Armentières (59) : Karim, sa femme et leurs enfants seront bientôt expulsés de leur « maison de cité », car le bail n’est pas à leurs noms

Ces locataires paient pourtant leur loyer de 400 euros par mois rubis sur l’ongle, depuis leur emménagement dans un logement à Armentières, dans le Nord (59), il y a quasiment deux ans. Le couple a également refait les peintures lui-même, carrelé la salle de bain et ajouté du parquet flottant dans les chambres. Un embellissement dont il ne tire aucune gratitude aujourd’hui puisque le bailleur social qui leur loue leur logement, Partenord, a mandaté un huissier pour qu’il quitte les lieux d’ici à fin octobre. «À leurs yeux, on est considérés comme des squatteurs, alors que l’on a même embelli le logement qui était dans un état lamentable à la mort de mon oncle, qui souffrait de handicap mental», s’attriste Cynthia.

De plus le logement colle parfaitement aux besoins de la famille. Il est doté de 4 chambres, une pour eux, une pour leur enfant de 17 ans, une autre pour leur autre enfant de 13 ans et une dernière pour leur dernier de 12 ans. Il est situé à proximité de la route que le couple suit pour aller au travail et non loin du collège où sont scolarisés les deux plus jeunes enfants. Comment des locataires aussi exemplaires peuvent-ils être condamnés à être expulsés? Le bail est la cause de leur malheur.

Un bail au nom de l’oncle décédé

Il ne porte pas le nom du couple mais celui de l’oncle de Cynthia, disparu en janvier 2022. Le couple n’est donc pas considéré comme locataire des lieux, mais comme hébergé par le locataire. Cynthia assure avoir tout mis en œuvre pour rentrer dans les clous depuis qu’elle a pris connaissance de leur expulsion prochaine.
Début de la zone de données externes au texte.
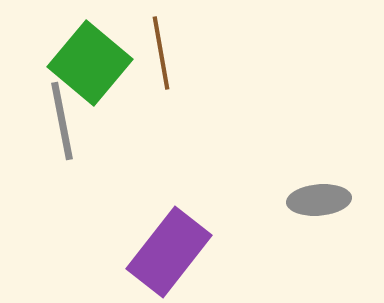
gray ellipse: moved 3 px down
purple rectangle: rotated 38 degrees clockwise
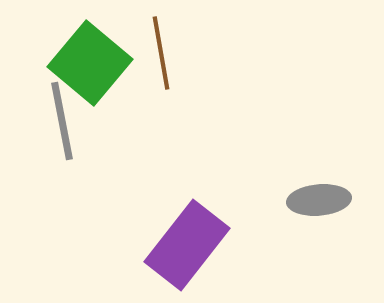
purple rectangle: moved 18 px right, 7 px up
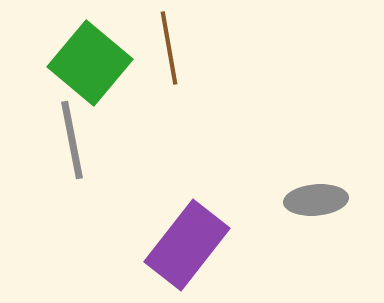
brown line: moved 8 px right, 5 px up
gray line: moved 10 px right, 19 px down
gray ellipse: moved 3 px left
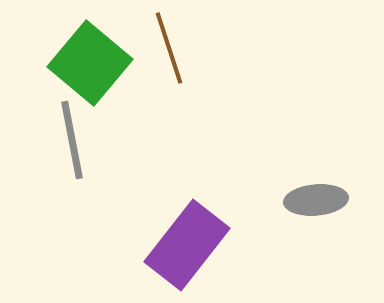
brown line: rotated 8 degrees counterclockwise
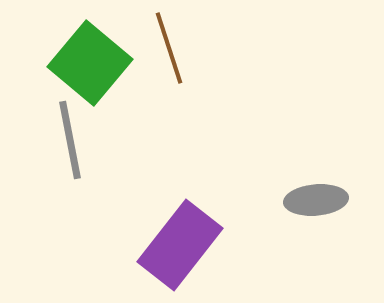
gray line: moved 2 px left
purple rectangle: moved 7 px left
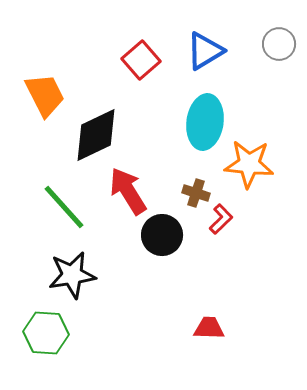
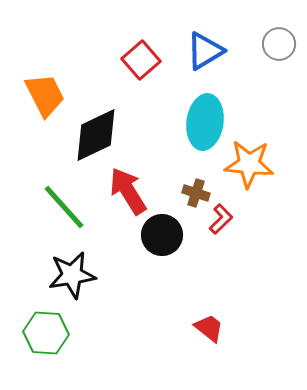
red trapezoid: rotated 36 degrees clockwise
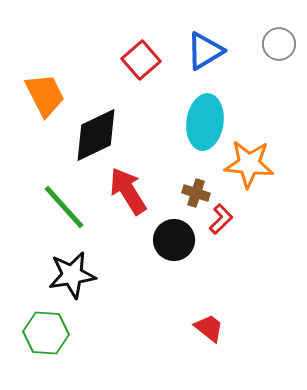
black circle: moved 12 px right, 5 px down
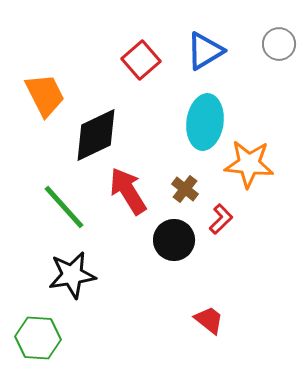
brown cross: moved 11 px left, 4 px up; rotated 20 degrees clockwise
red trapezoid: moved 8 px up
green hexagon: moved 8 px left, 5 px down
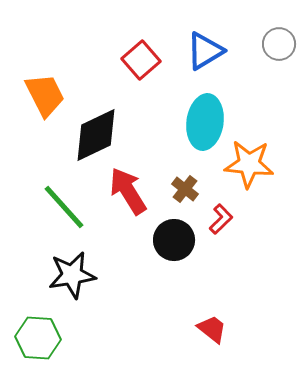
red trapezoid: moved 3 px right, 9 px down
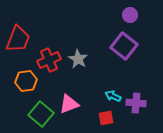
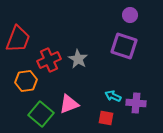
purple square: rotated 20 degrees counterclockwise
red square: rotated 21 degrees clockwise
Elle a demandé le transfert de bail et est même disposée à payer un loyer plus élevé ou à acheter le logement si le bailleur se montre prêt à s’en séparer. D’autant plus qu’elle entretient un lien affectif avec cette maison, occupée par son oncle dont elle était très proche et auparavant habitée par sa grand-mère. «On se sent bien dans cette maison, on paye le loyer, insiste-t-elle. Je ne comprends pas pourquoi on doit partir», déclare-t-elle.

Que dit la loi dans ce type d’affaire? «Au terme de l’article 14 de la loi du 6 juillet 1989, si le locataire décède, il peut y avoir un transfert du bail aux ayants-droits, dont la liste est précisée par le texte, explique au Figaro, Maître Pierre de Plater, avocat en droit immobilier. Il s’agit du conjoint survivant, des descendants qui vivaient avec lui depuis au moins un an à la date du décès, des ascendants ou des personnes à charge, qui vivaient avec lui depuis au moins un an à la date du décès. En tout état de cause, si des personnes occupent les lieux sans avoir qualité d’ayant droit et sans être titulaire d’un bail conforme, ils sont occupants sans droit ni titre.» Affaire à suivre.

Partenord applique la loi

Pour le référent s’exprimant au nom de Partenord, « Madame X a eu le temps de s’organiser pour trouver une solution résidentielle, elle occupe illégalement notre logement depuis janvier 2022 et vous comprenez bien que nous ne pouvons pas régulariser une occupation sans droit ni titre ».

Du côté de Partenord, qui a pourtant empoché tous les loyers, hors de question pour l’instant de trouver une solution à l’amiable.

Du côté de Partenord, qui a pourtant empoché tous les loyers, hors de question pour l’instant de trouver une solution à l’amiable.

Et d’expliquer que Cynthia est arrivée dans le logement en décembre 2021, soit un mois avant le décès du titulaire du bail de ce logement. « Ne pouvant justifier de vivre depuis plus d’un an dans le logement, elle ne remplissait pas les conditions de l’article 14 de la loi du 6 juillet 1989 pour un transfert de bail, précise-t-il. Plusieurs démarches ont été entreprises, sans succès, auprès de Mme X pour qu’elle quitte le logement. Madame a décidé de rester dans ce logement et est se faisant devenue occupante sans droit ni titre du logement. Partenord Habitat a donc dû intenter une action en justice pour pouvoir récupérer le logement. »

Avec la même froideur, il met un avant un jugement proclamé en novembre 2022 par le tribunal de Lille ayant constaté l’occupation sans droit ni titre, et condamné Mme X à payer une indemnité d’occupation de ce logement de 380 €, malgré les quelque 9 000 € empochés depuis, par le bailleur social. Le tribunal a aussi accordé un délai de sept mois pour quitter le logement. Et de trancher, « le délai étant passé, nous avons délivré un commandement de quitter les lieux à Madame X, conformément au jugement », conclut le bailleur social.